BEGIN
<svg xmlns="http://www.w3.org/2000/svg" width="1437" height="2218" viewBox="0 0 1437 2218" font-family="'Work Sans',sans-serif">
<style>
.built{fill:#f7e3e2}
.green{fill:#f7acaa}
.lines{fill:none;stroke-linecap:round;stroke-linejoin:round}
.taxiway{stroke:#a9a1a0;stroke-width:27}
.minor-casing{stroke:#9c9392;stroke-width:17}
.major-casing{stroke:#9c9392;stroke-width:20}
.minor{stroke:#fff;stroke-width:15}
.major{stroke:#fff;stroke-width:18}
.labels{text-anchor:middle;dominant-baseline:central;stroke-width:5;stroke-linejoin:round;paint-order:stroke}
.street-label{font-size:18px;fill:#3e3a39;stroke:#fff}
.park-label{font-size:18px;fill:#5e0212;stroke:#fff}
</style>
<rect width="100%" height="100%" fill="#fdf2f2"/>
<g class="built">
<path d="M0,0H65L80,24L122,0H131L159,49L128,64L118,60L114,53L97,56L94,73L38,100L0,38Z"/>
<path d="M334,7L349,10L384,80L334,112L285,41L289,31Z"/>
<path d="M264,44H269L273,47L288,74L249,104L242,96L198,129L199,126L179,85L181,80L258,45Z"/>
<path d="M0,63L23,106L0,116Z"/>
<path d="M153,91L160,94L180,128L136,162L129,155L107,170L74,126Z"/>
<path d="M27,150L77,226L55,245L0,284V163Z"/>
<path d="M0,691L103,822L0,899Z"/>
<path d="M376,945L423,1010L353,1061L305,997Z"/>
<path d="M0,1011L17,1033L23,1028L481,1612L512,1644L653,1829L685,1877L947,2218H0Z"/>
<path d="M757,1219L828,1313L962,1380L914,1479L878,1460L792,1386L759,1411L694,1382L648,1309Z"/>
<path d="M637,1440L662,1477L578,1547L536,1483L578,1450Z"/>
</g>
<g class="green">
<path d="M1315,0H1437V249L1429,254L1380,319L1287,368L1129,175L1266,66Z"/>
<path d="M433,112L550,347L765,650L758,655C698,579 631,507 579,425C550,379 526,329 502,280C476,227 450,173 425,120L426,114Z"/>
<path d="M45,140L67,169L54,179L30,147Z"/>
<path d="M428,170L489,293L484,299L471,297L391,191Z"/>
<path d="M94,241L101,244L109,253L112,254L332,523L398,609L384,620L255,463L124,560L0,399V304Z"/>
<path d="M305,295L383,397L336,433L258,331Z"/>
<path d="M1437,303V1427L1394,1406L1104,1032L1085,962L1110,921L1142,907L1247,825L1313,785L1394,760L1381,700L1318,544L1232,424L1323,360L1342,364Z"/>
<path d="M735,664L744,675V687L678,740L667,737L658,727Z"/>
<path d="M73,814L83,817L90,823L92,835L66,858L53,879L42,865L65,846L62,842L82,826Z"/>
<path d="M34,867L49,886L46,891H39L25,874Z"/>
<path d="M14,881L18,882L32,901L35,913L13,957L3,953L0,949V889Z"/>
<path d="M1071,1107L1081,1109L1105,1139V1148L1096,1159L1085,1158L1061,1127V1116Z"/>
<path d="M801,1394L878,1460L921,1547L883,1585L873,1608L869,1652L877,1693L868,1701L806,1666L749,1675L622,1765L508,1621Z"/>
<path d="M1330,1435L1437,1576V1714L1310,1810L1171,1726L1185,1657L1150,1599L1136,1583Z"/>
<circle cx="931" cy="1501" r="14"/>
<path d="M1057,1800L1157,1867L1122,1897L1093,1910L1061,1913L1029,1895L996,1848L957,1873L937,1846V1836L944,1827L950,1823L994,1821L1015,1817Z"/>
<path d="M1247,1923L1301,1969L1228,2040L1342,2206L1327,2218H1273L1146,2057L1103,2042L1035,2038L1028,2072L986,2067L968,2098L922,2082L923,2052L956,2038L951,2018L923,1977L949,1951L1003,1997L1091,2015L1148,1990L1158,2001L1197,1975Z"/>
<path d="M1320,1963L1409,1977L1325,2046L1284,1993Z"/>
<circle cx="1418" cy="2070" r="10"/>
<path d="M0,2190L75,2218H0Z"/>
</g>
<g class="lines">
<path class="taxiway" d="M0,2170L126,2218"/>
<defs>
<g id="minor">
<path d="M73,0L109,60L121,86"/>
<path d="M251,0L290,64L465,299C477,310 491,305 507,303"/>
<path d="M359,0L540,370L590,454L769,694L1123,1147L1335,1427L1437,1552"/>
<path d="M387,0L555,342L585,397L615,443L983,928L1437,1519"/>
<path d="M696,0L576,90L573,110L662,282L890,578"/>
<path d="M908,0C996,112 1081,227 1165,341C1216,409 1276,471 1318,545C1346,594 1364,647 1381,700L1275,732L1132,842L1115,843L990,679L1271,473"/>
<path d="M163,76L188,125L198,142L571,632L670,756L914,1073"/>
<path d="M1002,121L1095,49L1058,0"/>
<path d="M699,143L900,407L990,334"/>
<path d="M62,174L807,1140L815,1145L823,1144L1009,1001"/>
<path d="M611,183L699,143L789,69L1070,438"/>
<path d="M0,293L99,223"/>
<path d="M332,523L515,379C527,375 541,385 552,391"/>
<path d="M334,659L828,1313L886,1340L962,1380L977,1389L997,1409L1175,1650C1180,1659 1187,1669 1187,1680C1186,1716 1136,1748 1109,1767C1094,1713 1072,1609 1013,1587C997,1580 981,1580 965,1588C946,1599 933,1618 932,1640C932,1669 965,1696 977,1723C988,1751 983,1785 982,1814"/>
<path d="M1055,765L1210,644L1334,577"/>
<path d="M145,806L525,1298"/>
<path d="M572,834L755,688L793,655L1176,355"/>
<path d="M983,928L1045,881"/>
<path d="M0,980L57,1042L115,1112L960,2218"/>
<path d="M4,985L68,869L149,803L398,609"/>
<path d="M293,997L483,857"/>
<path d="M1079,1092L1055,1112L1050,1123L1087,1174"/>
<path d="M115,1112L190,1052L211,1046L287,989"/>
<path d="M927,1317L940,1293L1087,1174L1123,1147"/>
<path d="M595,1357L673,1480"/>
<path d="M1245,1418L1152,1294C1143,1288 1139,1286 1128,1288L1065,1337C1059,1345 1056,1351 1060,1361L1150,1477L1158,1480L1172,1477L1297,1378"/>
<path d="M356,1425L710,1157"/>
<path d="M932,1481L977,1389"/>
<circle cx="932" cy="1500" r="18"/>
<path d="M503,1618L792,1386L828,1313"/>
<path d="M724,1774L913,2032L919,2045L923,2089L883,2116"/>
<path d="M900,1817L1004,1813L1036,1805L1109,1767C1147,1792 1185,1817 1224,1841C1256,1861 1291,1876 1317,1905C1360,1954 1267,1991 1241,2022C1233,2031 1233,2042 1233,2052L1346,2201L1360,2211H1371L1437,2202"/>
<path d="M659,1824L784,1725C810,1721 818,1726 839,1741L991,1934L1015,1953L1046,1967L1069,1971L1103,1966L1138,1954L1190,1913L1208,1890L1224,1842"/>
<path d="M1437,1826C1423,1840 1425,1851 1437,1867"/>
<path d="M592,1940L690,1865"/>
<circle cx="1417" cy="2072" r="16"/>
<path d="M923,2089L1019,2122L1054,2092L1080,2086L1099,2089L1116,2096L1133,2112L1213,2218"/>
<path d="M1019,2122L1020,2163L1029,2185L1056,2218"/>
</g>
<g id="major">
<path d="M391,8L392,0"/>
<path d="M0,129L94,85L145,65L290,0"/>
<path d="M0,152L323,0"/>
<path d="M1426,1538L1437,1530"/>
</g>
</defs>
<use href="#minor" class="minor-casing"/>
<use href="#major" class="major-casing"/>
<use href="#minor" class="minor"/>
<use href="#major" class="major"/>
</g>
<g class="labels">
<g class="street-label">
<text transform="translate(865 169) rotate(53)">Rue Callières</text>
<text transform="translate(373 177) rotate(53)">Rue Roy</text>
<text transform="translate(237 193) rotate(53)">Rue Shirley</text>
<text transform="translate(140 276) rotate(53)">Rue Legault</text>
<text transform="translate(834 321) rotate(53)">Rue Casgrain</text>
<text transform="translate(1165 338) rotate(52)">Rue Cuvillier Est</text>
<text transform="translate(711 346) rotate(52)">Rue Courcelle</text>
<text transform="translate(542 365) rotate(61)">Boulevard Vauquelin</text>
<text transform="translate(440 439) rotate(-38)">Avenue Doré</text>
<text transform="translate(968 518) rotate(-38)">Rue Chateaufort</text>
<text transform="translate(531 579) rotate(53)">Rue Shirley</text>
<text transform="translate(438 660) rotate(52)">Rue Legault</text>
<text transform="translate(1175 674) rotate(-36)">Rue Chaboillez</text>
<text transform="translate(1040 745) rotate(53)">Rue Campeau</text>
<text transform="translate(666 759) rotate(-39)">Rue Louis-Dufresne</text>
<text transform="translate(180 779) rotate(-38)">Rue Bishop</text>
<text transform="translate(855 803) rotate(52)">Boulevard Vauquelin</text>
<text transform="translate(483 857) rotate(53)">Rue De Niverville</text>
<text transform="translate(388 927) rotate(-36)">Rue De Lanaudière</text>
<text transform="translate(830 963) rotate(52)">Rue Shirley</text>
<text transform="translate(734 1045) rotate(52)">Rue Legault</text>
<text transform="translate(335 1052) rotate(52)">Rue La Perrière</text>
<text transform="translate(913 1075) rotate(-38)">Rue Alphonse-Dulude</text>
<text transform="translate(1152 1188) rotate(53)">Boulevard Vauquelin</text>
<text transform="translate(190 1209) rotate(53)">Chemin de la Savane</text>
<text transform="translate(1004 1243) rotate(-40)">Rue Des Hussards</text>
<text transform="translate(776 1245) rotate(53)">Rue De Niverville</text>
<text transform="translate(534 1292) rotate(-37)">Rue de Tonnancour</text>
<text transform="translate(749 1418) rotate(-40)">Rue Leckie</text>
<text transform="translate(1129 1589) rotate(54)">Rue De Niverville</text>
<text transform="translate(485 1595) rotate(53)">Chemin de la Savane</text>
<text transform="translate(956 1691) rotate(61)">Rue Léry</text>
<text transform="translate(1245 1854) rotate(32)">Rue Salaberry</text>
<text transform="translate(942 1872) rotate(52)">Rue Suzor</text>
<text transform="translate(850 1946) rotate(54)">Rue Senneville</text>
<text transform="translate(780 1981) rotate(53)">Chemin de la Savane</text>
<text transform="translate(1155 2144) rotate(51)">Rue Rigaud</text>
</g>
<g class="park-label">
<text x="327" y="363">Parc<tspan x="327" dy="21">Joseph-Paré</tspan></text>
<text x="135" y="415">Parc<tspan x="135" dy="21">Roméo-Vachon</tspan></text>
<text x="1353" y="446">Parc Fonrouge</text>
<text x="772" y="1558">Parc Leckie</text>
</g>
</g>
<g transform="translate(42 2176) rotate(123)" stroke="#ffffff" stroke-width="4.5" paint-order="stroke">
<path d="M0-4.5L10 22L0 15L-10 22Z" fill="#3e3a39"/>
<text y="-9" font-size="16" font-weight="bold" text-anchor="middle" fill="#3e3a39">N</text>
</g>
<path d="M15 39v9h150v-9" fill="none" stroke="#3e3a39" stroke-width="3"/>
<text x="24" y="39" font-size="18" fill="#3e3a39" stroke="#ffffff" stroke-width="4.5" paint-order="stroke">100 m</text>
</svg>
END
* **HOW TO COMPLETE THIS TASK**:
Copy out every line from the material above where the string "lines" turns up.

* **YOUR SOLUTION**:
.lines{fill:none;stroke-linecap:round;stroke-linejoin:round}
<g class="lines">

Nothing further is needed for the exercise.